## Exercise prompt
In the records below, reproduce verbatim every line from the one containing "order: Asterales" through the one containing "locality: The Galapagos", including both of those lines.

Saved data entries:

........

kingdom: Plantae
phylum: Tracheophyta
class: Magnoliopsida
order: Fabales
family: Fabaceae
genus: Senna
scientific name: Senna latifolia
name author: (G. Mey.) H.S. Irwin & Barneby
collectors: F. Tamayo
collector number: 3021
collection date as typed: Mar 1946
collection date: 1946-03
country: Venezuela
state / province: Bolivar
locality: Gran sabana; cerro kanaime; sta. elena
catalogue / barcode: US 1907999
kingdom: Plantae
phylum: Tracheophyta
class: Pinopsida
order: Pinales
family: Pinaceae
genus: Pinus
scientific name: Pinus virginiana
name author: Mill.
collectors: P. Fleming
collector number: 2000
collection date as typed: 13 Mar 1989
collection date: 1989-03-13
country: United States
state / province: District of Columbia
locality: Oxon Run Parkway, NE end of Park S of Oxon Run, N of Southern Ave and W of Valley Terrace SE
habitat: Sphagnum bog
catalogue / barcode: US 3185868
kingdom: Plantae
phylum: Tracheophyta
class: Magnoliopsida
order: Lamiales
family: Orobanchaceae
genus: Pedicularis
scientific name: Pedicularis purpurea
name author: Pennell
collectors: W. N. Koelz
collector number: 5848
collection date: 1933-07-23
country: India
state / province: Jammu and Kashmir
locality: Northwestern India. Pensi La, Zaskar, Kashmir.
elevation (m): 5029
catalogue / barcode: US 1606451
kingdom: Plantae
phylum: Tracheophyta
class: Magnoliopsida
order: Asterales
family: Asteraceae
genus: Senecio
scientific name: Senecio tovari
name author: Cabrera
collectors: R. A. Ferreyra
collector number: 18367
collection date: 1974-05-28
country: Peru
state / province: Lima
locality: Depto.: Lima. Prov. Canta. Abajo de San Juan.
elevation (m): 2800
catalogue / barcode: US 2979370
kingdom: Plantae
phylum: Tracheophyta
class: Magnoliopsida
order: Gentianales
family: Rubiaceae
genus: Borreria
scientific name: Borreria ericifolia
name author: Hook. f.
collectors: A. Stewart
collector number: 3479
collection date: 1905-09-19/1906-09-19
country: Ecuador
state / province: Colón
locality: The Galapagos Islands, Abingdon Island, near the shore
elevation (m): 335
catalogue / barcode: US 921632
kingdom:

........

## Final result
order: Asterales
family: Asteraceae
genus: Senecio
scientific name: Senecio tovari
name author: Cabrera
collectors: R. A. Ferreyra
collector number: 18367
collection date: 1974-05-28
country: Peru
state / province: Lima
locality: Depto.: Lima. Prov. Canta. Abajo de San Juan.
elevation (m): 2800
catalogue / barcode: US 2979370
kingdom: Plantae
phylum: Tracheophyta
class: Magnoliopsida
order: Gentianales
family: Rubiaceae
genus: Borreria
scientific name: Borreria ericifolia
name author: Hook. f.
collectors: A. Stewart
collector number: 3479
collection date: 1905-09-19/1906-09-19
country: Ecuador
state / province: Colón
locality: The Galapagos Islands, Abingdon Island, near the shore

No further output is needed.